The combination of thin bezels, high pixel density, and rich colors make the Venue’s screen pop like on no other tablet I’ve encountered. The over-saturated colors won’t be for everyone, so Dell should really add a secondary display mode that dials things back a little. However, I’ve grown so fond of the candy-coated profile that even my IPS desktop monitors have lost some of their luster.
The Venue 8’s overall performance is good but not great, with middle-of-the-road benchmarks scores in most of our tests. The tablet is very responsive for day-to-day use, though. Apps load quickly, and games run surprisingly well at its native resolution. The Venue’s battery life is also excellent. Although some folks might be willing to trade a millimeter or two of thickness for longer run times, few people actually need more than the 14 hours of web browsing this thing delivers on a single charge.
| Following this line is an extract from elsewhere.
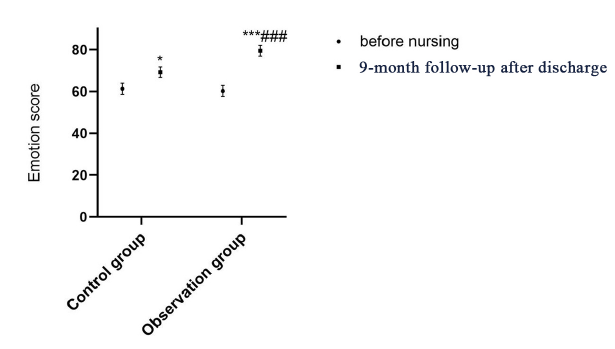
Fig. 4 - Comparison of emotional scores between the two groups before and after continuing care. Compared with on admission within the same group, *P<0.05, ***P<0.001; compared with the control group after continuing care, ### P<0.001.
Dell scores big points for the Venue’s expandable storage, which is pretty much essential given the limited capacity of the lone 16GB model. The stock OS is appreciated, as well, as are some of the little touches, like having the tablet turn on automatically when it’s picked up. Too bad the Lollipop update isn’t ready yet. It’s coming soon, but Dell won’t commit to future updates beyond that, saying only that it will deploy new OS revisions if it can deliver a good experience.
The Venue 8 has to be awfully good in order to justify its $399 starting price. Part of me wishes this tablet were cheaper, but I wouldn’t give up anything to make it so—except for maybe the depth-infused camera, which is a bit clumsy to use.
A low asking price may be the only real casualty of the Venue’s uber-thin chassis. That’s OK, because the end result isn’t a weak, anorexic supermodel starved for the runway—it’s a sleek, sinewy marathon runner that’s still beautiful enough for a cover shot. If I could have only one Android tablet, this would undoubtedly be it.